Data:

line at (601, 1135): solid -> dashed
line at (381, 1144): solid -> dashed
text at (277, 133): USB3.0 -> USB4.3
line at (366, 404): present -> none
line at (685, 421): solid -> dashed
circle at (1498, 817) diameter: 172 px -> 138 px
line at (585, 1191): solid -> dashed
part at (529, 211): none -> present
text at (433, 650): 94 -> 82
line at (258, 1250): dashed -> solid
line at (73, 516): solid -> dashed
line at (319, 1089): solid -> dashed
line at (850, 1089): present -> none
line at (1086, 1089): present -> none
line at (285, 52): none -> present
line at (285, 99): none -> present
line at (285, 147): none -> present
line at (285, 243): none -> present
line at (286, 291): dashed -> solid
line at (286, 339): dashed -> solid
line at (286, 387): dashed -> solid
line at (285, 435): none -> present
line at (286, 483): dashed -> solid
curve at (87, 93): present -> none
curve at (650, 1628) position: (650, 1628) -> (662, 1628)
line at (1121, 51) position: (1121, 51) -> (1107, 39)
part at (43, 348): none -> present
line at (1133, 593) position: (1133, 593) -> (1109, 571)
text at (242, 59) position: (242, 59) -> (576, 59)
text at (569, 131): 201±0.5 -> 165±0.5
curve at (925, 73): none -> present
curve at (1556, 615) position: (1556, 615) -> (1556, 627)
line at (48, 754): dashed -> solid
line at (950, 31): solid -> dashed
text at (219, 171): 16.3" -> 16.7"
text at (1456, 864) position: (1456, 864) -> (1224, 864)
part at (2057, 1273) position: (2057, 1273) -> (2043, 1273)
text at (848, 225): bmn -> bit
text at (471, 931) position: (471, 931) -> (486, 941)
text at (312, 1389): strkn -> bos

The problem: Copy all the data above word for word, line by line, in the same order.

Result:
line at (601, 1135): solid -> dashed
line at (381, 1144): solid -> dashed
text at (277, 133): USB3.0 -> USB4.3
line at (366, 404): present -> none
line at (685, 421): solid -> dashed
circle at (1498, 817) diameter: 172 px -> 138 px
line at (585, 1191): solid -> dashed
part at (529, 211): none -> present
text at (433, 650): 94 -> 82
line at (258, 1250): dashed -> solid
line at (73, 516): solid -> dashed
line at (319, 1089): solid -> dashed
line at (850, 1089): present -> none
line at (1086, 1089): present -> none
line at (285, 52): none -> present
line at (285, 99): none -> present
line at (285, 147): none -> present
line at (285, 243): none -> present
line at (286, 291): dashed -> solid
line at (286, 339): dashed -> solid
line at (286, 387): dashed -> solid
line at (285, 435): none -> present
line at (286, 483): dashed -> solid
curve at (87, 93): present -> none
curve at (650, 1628) position: (650, 1628) -> (662, 1628)
line at (1121, 51) position: (1121, 51) -> (1107, 39)
part at (43, 348): none -> present
line at (1133, 593) position: (1133, 593) -> (1109, 571)
text at (242, 59) position: (242, 59) -> (576, 59)
text at (569, 131): 201±0.5 -> 165±0.5
curve at (925, 73): none -> present
curve at (1556, 615) position: (1556, 615) -> (1556, 627)
line at (48, 754): dashed -> solid
line at (950, 31): solid -> dashed
text at (219, 171): 16.3" -> 16.7"
text at (1456, 864) position: (1456, 864) -> (1224, 864)
part at (2057, 1273) position: (2057, 1273) -> (2043, 1273)
text at (848, 225): bmn -> bit
text at (471, 931) position: (471, 931) -> (486, 941)
text at (312, 1389): strkn -> bos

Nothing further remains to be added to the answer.